San Martino: celebriamo la leggenda con castagne e vino

L’11 di novembre ricorre il giorno di San Martino, un’antica festa popolare dove fin dai tempi più antichi si era soliti mangiare castagne e bere del vino novello, cantando sotto le finestre e sperando che dalle case gettassero altri marroni. Per l’occasione in alcune città venete viene anche cantata una filastrocca in veneziano:

 

San Martin xe ‘ndà in sofita

A trovar ea nonna Rita

Nona Rita no ghe gera

San Martin col cùeo par tera

E col nostro sachetìn

Cari signori xe San Martin.

 

Ma chi era Martino? In che modo la sua leggenda si lega ad una tradizione “pagana” e goliardica? A quanto ne sappiamo Martino era nato in Ungheria all’inizio del IV secolo dopo Cristo ed era figlio di un ufficiale romano. Fu educato nella città di Pavia, dove passò la sua infanzia fino all’arruolamento nella guardia imperiale, all’età di quindici anni. A scuola Martino prese i primi contatti con i cristiani e, all’insaputa dei genitori, si fece catecumeno e cominciò a frequentare con assiduità le assemblee cristiane. La sua umiltà e la sua carità hanno dato vita ad alcune leggende. Ne riportiamo brevemente una, forse la più famosa:

           

Era l’11 di novembre. Il cielo era coperto, piovigginava e tirava un ventaccio che penetrava nelle ossa; per questo il cavaliere era avvolto nel suo ampio mantello di guerriero. Ma ecco che lungo la strada si vede un povero vecchio, coperto soltanto da pochi stracci, spinto dal vento, barcollante e tremante per il freddo. Martino lo guarda e sente una stretta al cuore. “Poveretto, – pensa – morirà per il gelo!” E pensa come fare per dargli un po’ di sollievo. Basterebbe una coperta, ma non ne ha. Sarebbe sufficiente del denaro, con il quale il poveretto potrebbe comprarsi una coperta o un vestito; ma la casualità vuole che il cavaliere non abbia con sé neanche uno spicciolo. E allora cosa fare? Ha quel pesante mantello che lo copre tutto. Gli viene un’idea e, poiché gli pare buona, non ci pensa due volte. Si toglie il mantello, lo taglia in due con la spada e ne dà una metà al poveretto. “Dio ve ne renda merito!” balbetta il mendicante e sparisce. Martino, contento di avere fatto la carità sprona il cavallo e se ne va sotto la pioggia, che comincia a cadere più forte che mai, mentre un ventaccio rabbioso pare che voglia portargli via anche la parte di mantello che lo ricopre a malapena. Ma fatti pochi passi ecco che smette di piovere ed il vento si calma.
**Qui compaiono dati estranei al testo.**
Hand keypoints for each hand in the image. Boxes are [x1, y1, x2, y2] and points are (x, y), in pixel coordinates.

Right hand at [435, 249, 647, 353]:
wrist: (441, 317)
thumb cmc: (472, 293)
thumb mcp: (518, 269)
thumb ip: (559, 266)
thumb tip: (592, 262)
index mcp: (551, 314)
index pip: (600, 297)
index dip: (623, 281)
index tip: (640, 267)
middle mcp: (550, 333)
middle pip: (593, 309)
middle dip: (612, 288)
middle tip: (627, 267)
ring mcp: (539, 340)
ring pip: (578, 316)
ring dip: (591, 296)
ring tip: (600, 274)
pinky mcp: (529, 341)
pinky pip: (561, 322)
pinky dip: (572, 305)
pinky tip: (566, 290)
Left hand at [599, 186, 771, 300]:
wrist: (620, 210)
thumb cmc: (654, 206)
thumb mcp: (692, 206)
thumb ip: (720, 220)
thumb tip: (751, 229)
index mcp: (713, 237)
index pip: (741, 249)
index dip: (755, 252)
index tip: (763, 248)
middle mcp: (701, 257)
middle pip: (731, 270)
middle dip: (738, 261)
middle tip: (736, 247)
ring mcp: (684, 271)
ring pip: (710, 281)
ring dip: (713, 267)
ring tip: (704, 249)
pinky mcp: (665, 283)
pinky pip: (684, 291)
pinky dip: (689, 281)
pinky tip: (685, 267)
Di lì a poco le nubi si diradano e poco a poco spariscono. Il cielo diventa sereno e l’aria si fa mite. Il sole comincia a riscaldare la terra obbligando il cavaliere a levarsi anche il mezzo mantello.

 

Ecco l’estate di San Martino, che si rinnova ogni anno per festeggiare un bel gesto di generosità ed anche per ricordarci che la carità nei confronti dei più poveri è il dono più gradito a Dio.

Tuttavia la storia non finisce qui, poiché la stessa notte Martino sogna Gesù che lo ringrazia, mostrandogli l’altra metà del mantello, quasi per fargli capire che il mendicante incontrato era proprio lui in persona.
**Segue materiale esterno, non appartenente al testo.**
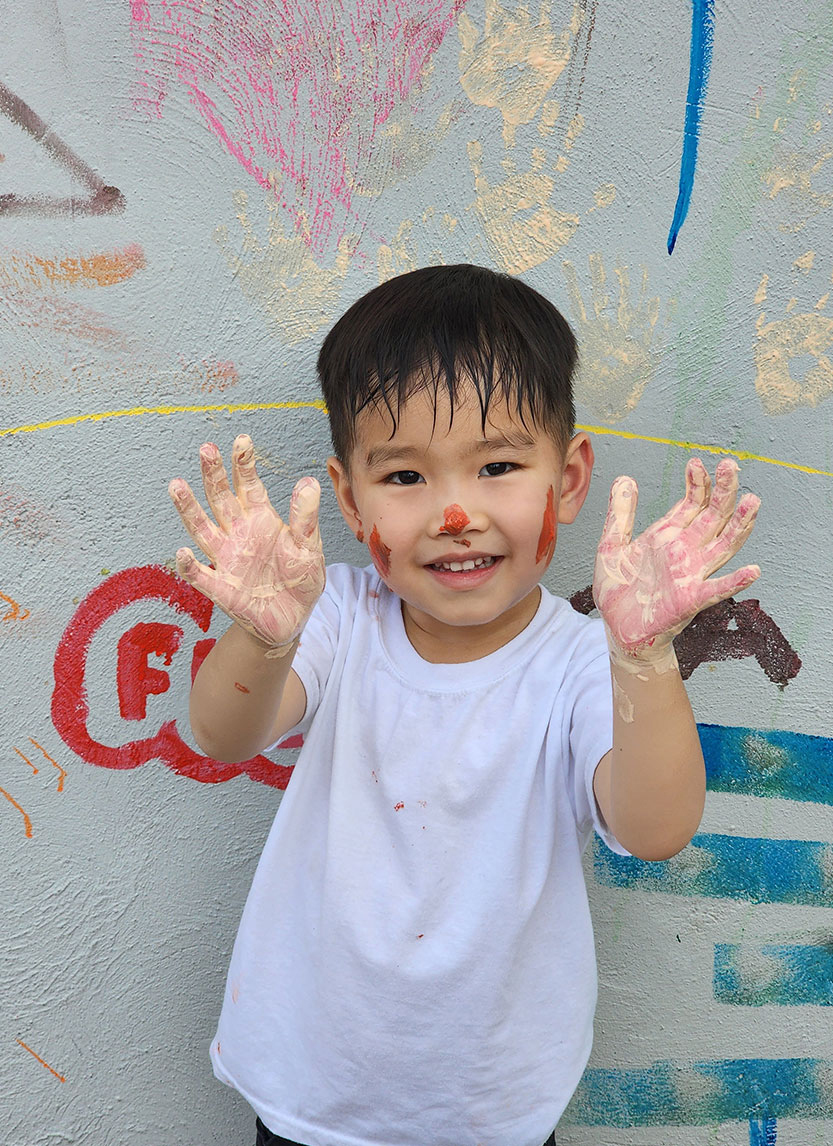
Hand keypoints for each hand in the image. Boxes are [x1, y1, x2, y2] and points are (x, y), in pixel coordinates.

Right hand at [169, 435, 324, 651]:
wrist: (292, 620)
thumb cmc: (299, 579)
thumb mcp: (310, 548)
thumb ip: (306, 518)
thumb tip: (308, 483)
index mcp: (261, 519)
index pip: (248, 486)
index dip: (243, 464)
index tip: (241, 440)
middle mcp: (238, 533)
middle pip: (220, 499)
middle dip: (213, 475)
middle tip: (206, 449)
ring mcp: (227, 559)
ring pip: (202, 529)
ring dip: (189, 509)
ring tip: (177, 486)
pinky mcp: (221, 588)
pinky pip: (201, 575)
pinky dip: (190, 567)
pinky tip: (183, 554)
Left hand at [593, 457, 759, 665]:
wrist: (617, 628)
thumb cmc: (618, 590)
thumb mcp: (611, 546)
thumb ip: (620, 515)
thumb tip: (625, 478)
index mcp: (668, 535)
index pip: (692, 503)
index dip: (697, 483)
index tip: (696, 463)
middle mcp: (685, 551)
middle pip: (713, 516)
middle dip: (723, 491)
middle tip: (730, 466)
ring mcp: (691, 574)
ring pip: (724, 545)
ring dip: (739, 525)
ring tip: (752, 501)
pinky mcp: (690, 600)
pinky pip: (717, 590)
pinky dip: (734, 581)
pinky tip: (751, 571)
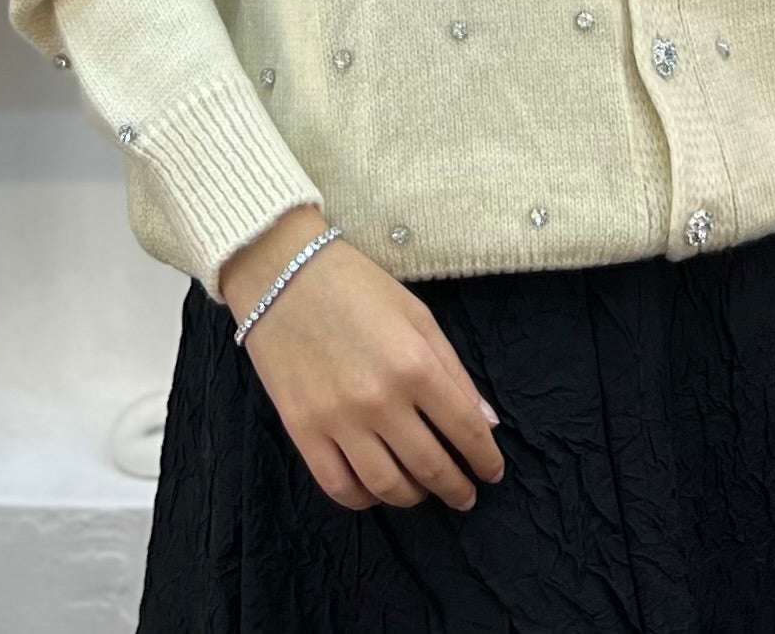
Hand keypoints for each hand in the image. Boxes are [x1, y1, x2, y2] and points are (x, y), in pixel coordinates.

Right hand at [222, 209, 505, 513]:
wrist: (282, 275)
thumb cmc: (358, 287)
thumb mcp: (417, 316)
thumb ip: (453, 371)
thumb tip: (487, 423)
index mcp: (415, 364)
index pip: (465, 430)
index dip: (486, 459)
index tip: (492, 473)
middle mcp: (381, 400)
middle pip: (431, 467)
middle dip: (457, 489)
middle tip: (466, 496)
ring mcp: (339, 421)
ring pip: (387, 487)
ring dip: (414, 498)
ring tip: (424, 492)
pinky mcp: (303, 433)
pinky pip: (339, 487)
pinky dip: (365, 499)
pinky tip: (377, 489)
Avete dunque capito come San Martino non c’entri molto con la festa in cui si è soliti mangiare castagne e bere del vino novello, ma non è questo il primo né l’ultimo caso in cui un evento considerato “sacro” sia legato a qualcosa che potremmo definire “profano”. È quindi molto difficile rispondere alla domanda. Tuttavia possiamo provare ad ipotizzare il tipo di legame che unisce la leggenda alla festa goliardica e spensierata. La città di Venezia è sicuramente quella che ancora oggi risente più di ogni altra dell’antica ricorrenza di San Martino. Infatti nel capoluogo veneto rimane la vecchia consuetudine di sbattere tra loro oggetti che fanno tanto rumore, come pentole e coperchi e domandare qualche spicciolo ai negozianti o ai passanti. La richiesta della “simbolica” carità rappresenta quindi l’unica relazione tra la storia del venerabile santo e la tradizione della festa. Poi si sa, ogni occasione è buona per festeggiare, quindi godiamoci la ricorrenza di San Martino, muniamoci di una pentola bucherellata per arrostire al fuoco le castagne e beviamo un po’ di buon vino, ricordando la storia di un uomo dalla grande nobiltà d’animo e magari se vi capita di incontrare un mendicante per la strada invitatelo a partecipare a questo genuino banchetto, sicuramente ve ne sarà grato.